Of all the entries below, retype only the lines from the one with "hfov_deg: 73.7" through the one with "focal_mm: 24", exactly as they appear.
======
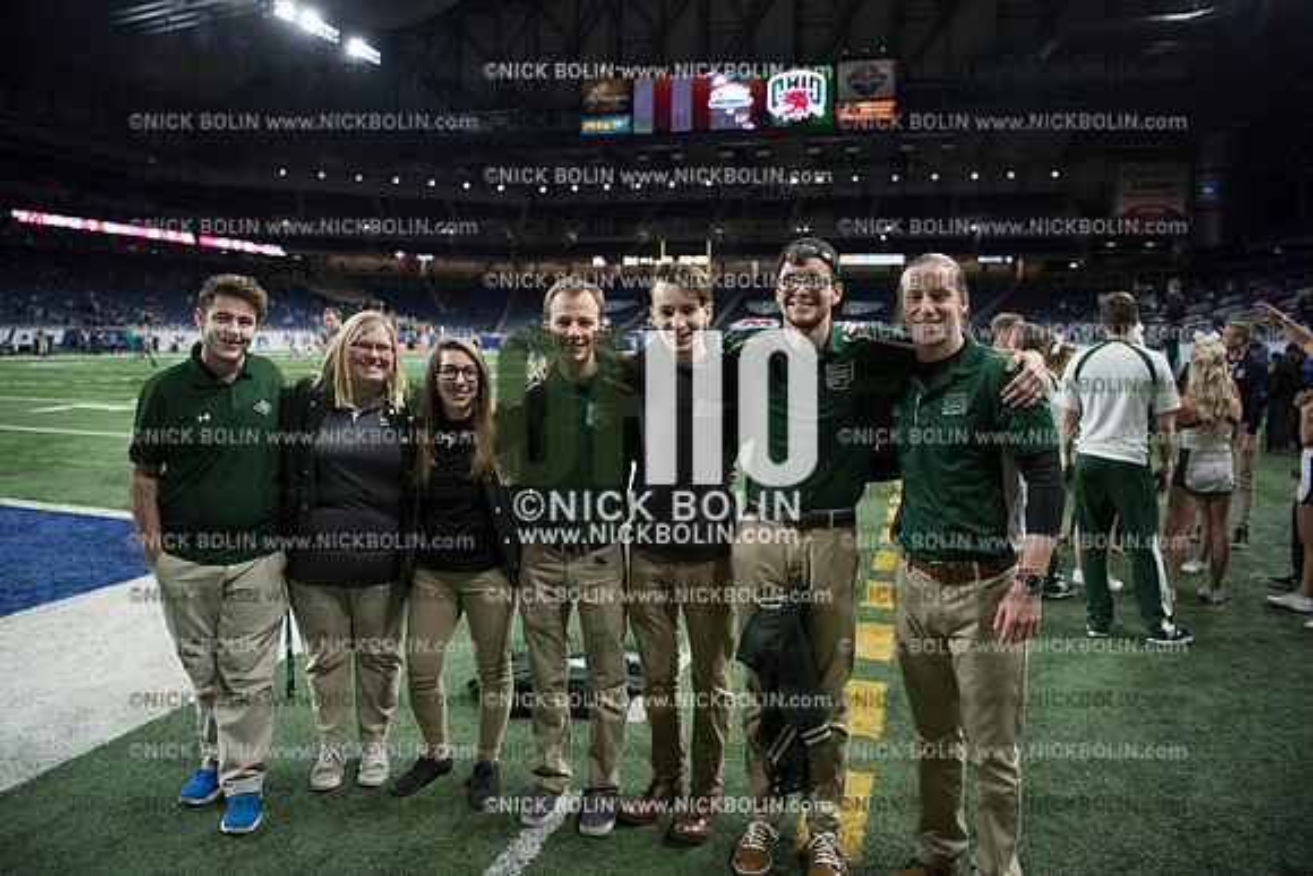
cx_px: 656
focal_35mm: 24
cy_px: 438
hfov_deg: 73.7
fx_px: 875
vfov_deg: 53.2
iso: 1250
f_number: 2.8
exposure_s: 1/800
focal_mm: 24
======
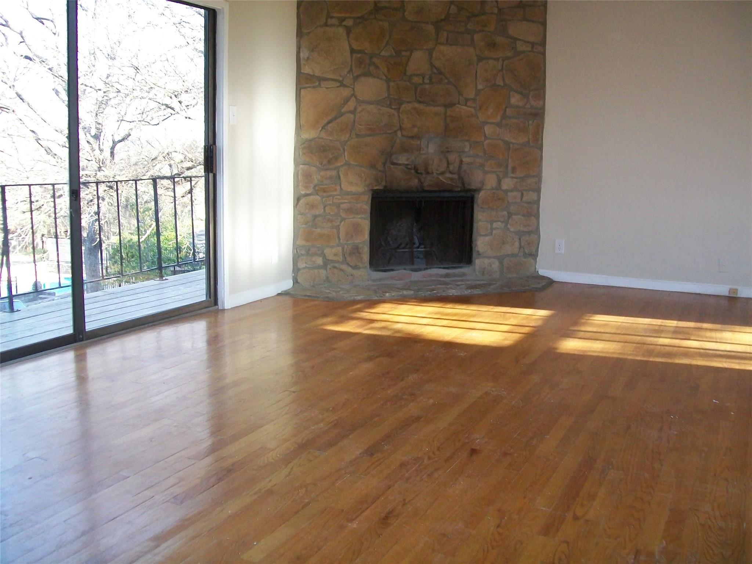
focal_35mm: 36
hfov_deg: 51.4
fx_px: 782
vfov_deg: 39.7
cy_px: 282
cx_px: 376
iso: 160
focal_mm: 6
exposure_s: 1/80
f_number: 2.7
======
## Reply:
hfov_deg: 73.7
fx_px: 875
vfov_deg: 53.2
iso: 1250
f_number: 2.8
exposure_s: 1/800
focal_mm: 24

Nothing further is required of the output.